Voltage spikes are the most likely cause of electrolytic failure so I am taking no chances, also I reduced my test cell to a single 20Ah EIG cell rather than 2 in series even though the powerlab should be well able to handle 2S of these cells (we had already done the power calculations to check we were not pushing it beyond the 1344W limit and again if we did try to it should just fail the test not explode!) I was not willing to take any chances this time and am going to stick to single cell tests despite the huge amount of time this will eat.

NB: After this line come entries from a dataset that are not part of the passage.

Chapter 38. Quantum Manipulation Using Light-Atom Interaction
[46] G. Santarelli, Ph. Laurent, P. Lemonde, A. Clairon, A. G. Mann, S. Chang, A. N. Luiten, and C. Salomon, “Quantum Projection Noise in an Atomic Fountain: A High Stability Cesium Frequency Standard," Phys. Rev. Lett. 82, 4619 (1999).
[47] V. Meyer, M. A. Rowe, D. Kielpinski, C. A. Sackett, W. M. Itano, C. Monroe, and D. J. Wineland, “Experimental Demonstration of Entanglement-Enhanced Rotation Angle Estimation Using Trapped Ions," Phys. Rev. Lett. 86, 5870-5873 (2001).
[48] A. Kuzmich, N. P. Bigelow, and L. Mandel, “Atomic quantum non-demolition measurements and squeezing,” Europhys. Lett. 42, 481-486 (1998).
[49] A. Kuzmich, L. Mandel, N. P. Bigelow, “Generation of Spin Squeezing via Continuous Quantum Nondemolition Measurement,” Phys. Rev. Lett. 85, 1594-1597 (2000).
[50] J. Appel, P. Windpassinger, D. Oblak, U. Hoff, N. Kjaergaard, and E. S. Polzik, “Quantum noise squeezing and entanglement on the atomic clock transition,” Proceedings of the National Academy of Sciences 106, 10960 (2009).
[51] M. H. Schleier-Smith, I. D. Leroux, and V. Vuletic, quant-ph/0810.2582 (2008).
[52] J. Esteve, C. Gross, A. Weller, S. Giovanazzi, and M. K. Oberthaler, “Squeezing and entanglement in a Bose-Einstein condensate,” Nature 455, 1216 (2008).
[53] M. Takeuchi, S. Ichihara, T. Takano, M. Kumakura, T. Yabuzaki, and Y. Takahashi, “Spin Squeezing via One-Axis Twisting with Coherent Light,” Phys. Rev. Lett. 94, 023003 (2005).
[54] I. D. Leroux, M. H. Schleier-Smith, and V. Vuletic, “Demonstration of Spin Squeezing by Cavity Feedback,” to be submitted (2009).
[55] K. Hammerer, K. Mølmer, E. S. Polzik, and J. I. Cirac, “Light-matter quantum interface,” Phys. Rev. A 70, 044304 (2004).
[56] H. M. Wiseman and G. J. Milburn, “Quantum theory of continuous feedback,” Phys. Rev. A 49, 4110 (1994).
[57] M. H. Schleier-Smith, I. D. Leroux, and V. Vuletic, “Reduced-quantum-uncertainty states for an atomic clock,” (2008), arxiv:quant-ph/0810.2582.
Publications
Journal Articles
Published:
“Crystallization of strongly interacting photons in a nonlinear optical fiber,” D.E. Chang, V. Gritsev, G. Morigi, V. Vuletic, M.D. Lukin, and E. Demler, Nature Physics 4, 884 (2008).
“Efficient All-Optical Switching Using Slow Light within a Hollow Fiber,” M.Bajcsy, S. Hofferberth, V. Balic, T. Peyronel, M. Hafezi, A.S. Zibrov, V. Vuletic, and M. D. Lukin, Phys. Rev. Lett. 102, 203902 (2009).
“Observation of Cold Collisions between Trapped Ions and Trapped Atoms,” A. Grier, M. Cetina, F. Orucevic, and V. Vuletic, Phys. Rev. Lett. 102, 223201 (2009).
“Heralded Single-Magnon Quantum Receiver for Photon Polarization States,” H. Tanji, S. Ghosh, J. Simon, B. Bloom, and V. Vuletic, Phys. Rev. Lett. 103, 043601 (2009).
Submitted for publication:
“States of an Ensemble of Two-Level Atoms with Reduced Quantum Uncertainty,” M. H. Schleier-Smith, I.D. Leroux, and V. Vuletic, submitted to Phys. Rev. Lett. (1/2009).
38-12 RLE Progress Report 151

So to get the ball rolling proper I configured my BC168 balance charger to charge at 6S (8A) so I could top up 6 EIG’s at once and once I had the first six charged the ball really started to roll, it turns out that a single cell test takes around 28 minutes @ 40A to discharge and it takes the BC168 around 3 hours to charge 6 cells so all in all a pretty good balance I can charge 6 whilst I am discharging 6 (albeit one at a time) and then rotate.
So pushing hard to keep this turnaround going I managed to get 30 cells done in 1 weekend that is 1/10th of the entire pack so assuming I only get weekends to do it (I will be doing some in evenings) it would take me 10 weekends to complete the job.